Mezzanine opportunities are by their nature not sector specific although it’s likely that in this more cautious investing environment players will avoid sectors that will be hit by the knock on effect of the events of September 11 and the US response to it. As things stand the UK, France, and the Netherlands and Scandinavia will continue to offer the most frequent mezzanine finance opportunities. Germany is also expected to become more interesting in this respect, but Spain and Italy are generally not considered that important. This is in part due to the fact that those markets simply haven’t seen enough buyouts of a sufficient size for the introduction of mezzanine or at least it being under consideration for us to be common place.

Another area where the buyout has yet to make it onto the scene is Central Europe. This has not stopped Mezzanine Management taking the bull by the horns and raising a E150 million fund, called Accession Mezzanine Capital, to invest in the area. Likely much of this will be expansion capital since one of the main inhibitors of the buyout in this region is the lack of debt finance. While bank loans are available they tend to be project finance loans since banking regulation in response to across the board irresponsible lending in the early 1990s makes it extremely difficult for banks in the region to support a leveraged deal. And currency and infrastructure (mainly legal) issues make lending by non-domestic banks into the region not particularly attractive.
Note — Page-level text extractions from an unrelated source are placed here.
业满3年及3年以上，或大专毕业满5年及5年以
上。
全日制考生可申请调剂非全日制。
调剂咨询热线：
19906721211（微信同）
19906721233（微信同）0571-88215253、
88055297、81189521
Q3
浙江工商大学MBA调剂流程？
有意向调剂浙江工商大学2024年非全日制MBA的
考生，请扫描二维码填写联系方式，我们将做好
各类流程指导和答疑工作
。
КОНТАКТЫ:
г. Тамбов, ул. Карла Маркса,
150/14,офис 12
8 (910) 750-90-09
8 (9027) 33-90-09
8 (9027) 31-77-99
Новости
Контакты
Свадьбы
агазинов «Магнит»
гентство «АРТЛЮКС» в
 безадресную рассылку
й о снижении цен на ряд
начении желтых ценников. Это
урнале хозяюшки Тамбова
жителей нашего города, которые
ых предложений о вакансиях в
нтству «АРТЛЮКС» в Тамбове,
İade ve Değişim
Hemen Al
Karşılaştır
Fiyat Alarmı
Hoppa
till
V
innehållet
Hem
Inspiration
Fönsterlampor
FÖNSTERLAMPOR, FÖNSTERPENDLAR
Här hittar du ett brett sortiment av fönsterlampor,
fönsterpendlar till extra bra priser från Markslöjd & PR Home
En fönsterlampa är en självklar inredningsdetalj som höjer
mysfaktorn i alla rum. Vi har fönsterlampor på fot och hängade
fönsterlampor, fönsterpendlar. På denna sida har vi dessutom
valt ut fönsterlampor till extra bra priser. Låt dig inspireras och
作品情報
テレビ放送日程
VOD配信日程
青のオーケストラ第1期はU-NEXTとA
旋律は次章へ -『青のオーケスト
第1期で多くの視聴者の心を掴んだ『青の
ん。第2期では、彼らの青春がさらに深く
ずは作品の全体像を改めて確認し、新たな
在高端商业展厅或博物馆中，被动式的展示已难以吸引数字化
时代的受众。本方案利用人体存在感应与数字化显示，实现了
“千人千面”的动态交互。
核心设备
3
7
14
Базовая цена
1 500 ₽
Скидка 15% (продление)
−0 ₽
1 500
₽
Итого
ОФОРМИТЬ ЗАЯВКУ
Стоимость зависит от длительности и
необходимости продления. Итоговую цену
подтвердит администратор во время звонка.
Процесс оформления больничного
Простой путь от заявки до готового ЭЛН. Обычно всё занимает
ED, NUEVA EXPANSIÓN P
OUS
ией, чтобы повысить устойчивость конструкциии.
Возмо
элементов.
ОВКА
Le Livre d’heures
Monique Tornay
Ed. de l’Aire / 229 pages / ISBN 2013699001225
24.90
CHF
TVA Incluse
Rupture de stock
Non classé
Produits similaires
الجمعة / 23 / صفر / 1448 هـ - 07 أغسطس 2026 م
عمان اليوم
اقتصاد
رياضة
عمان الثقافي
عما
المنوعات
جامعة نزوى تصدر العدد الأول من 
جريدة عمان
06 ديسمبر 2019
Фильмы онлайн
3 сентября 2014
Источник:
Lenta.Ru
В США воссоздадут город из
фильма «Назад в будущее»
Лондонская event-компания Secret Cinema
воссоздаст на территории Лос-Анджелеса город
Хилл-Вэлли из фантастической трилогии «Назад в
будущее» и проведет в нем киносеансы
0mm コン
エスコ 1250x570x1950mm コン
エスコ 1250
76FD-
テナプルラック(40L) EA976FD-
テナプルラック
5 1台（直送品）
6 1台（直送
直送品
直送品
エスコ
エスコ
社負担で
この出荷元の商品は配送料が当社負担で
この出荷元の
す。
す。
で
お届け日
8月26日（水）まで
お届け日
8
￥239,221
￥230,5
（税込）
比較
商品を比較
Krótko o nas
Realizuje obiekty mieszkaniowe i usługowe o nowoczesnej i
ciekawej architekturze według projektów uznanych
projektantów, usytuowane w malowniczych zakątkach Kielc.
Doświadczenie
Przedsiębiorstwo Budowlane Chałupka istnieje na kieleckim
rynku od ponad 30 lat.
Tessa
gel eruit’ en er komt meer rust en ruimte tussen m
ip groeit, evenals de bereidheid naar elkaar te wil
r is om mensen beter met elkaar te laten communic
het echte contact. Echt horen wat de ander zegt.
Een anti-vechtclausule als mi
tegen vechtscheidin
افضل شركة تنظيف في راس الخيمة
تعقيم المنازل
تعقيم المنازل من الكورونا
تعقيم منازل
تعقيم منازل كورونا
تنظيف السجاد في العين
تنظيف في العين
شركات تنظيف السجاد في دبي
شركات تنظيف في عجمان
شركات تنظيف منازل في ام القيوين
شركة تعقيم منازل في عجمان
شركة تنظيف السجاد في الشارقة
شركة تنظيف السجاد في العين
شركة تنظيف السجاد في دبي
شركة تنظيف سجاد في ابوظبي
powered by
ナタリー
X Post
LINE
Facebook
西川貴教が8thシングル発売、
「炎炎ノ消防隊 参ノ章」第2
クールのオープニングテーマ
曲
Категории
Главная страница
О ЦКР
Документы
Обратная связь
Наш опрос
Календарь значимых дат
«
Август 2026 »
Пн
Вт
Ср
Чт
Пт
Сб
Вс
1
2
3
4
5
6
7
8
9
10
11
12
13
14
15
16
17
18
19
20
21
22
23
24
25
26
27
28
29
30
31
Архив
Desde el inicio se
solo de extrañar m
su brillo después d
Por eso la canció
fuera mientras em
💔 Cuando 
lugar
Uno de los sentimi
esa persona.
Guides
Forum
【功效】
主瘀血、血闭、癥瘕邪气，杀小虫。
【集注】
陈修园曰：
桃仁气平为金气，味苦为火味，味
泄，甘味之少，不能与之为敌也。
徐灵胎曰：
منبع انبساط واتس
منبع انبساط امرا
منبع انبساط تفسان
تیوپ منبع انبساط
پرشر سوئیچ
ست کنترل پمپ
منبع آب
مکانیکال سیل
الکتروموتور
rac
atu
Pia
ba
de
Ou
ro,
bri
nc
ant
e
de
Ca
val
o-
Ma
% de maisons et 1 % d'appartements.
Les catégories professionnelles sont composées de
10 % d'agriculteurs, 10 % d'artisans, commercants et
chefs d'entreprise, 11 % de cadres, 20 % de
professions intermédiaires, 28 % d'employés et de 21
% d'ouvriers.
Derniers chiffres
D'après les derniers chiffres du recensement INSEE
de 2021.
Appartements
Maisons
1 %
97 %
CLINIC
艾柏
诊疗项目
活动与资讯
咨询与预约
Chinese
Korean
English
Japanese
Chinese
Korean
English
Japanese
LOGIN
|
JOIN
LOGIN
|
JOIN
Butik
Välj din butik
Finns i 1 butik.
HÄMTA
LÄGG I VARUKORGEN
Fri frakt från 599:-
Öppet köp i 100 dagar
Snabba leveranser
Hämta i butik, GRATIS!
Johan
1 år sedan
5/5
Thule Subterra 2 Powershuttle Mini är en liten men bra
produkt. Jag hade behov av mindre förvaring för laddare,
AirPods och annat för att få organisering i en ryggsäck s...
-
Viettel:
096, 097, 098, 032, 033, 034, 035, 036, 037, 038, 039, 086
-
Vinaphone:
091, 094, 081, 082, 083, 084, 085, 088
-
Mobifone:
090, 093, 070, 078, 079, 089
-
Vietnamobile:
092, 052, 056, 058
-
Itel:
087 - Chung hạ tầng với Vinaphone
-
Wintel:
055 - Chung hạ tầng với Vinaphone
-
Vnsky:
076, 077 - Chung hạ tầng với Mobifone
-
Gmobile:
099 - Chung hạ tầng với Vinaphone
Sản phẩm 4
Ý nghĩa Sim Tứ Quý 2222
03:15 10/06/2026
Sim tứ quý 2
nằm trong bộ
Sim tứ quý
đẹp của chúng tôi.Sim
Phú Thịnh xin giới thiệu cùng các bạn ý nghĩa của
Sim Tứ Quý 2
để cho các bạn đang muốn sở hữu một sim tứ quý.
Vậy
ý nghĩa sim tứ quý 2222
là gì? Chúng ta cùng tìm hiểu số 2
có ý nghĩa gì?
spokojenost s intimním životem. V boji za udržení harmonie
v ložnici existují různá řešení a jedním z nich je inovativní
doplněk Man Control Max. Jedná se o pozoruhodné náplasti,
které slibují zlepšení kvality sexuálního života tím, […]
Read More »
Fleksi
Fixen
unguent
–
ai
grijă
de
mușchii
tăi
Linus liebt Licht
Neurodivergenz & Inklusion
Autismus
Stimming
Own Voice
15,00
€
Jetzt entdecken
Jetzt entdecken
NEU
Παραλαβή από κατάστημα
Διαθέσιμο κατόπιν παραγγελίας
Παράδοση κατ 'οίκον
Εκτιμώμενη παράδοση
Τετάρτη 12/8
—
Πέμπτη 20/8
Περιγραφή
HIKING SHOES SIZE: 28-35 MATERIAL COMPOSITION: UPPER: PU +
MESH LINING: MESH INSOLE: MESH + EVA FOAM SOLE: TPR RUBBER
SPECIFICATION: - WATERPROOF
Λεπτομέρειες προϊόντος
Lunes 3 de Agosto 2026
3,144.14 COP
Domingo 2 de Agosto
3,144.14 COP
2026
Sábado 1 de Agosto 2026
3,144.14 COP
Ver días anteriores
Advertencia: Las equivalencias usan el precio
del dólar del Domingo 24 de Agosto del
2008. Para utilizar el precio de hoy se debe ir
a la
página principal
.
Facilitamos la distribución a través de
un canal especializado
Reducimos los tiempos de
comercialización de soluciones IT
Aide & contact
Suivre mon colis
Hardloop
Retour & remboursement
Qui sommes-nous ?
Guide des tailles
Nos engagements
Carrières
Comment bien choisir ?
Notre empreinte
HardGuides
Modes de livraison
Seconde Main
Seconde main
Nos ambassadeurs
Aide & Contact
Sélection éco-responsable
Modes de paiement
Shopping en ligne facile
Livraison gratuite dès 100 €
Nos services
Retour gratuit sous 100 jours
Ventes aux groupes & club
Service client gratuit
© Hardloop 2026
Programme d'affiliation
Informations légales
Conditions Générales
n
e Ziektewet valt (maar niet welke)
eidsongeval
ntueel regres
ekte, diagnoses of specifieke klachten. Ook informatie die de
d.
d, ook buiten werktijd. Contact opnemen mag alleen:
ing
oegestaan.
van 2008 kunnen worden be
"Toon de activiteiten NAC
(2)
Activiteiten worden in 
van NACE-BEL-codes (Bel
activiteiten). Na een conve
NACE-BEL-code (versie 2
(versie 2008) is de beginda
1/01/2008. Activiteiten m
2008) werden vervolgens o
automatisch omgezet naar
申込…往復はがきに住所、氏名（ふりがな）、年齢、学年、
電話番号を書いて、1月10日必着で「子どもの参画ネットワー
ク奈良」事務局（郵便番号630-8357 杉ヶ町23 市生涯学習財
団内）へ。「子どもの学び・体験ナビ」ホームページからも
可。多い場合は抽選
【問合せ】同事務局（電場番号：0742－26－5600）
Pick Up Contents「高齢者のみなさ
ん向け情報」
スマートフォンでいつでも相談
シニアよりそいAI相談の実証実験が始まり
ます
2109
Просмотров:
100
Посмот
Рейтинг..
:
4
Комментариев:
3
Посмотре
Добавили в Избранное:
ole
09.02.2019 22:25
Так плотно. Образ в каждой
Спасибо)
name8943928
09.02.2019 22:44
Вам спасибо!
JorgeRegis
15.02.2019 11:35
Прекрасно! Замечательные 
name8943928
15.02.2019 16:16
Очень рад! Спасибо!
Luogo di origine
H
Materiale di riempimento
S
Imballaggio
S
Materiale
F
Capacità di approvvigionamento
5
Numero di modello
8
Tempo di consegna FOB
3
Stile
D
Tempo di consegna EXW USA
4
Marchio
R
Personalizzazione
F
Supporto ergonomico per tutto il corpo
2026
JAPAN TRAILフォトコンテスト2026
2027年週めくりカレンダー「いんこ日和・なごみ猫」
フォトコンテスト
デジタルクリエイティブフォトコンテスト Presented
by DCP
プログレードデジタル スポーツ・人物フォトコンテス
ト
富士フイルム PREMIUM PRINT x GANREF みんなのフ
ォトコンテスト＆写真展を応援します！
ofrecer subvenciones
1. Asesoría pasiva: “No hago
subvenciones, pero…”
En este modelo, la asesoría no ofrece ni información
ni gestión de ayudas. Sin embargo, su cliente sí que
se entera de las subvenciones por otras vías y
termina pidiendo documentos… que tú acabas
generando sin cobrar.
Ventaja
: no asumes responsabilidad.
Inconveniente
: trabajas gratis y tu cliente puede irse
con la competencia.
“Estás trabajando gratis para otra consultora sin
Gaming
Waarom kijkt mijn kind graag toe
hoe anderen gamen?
All of this aside there are problems with inter-creditor agreements in parts of Central Europe, placing a further constraint on the possibility of mezzanine in buyouts.

Mezzanine Management is in the midst of raising its Accession Mezzanine Capital fund and the first closing is expected this autumn. See the run down, which starts on page 48, of funds and what phase of their life cycle they are in. Mezzanine investors face the same changes as their private equity counterparts. “It’s completely clear that conditions are quite difficult. First, US investors’ allocations have reduced and the percentage of allocations has gone down as the public markets have fallen. Secondly, there’s the fall out suffered by telecoms and Internet investments. And thirdly, some investors took the for every GBP1 committed only 60 pence is drawn at any one time’ argument fully on board and therefore over committed to the asset class,” says Howe.

This is certainly not the time to be raising a first fund, but that’s not to say it’s a walk in the park for those that have. Mezzanine players who may have found their more modest, but steady, returns off the radar screen of many investors who, 18 to 24 months ago, were fixated on high tech, high growth venture funds, now get a hearing. Those looking to expand their investor base, however, may find themselves facing an education exercise, especially given the hybrid nature of many of the mezzanine/ equity funds.

Certainly those with a good track record will be able to point to the IRR figures published by CalPERS (California Public Employees’ Retirement System) this summer. CalPERS is a major investor in private equity funds with commitments to several funds of 1990 vintage onwards. If CalPERS’ experience is used as a benchmark, the figures posted place several mezzanine players in the top quartile of performance. What also may attract institutional investors many of which are looking at some pretty dismal write-downs on their private equity portfolios is that there is a quicker return on mezzanine since the repayments on the debt element of the investment mean the negative side of the J curve is less steep than for pure equity investors.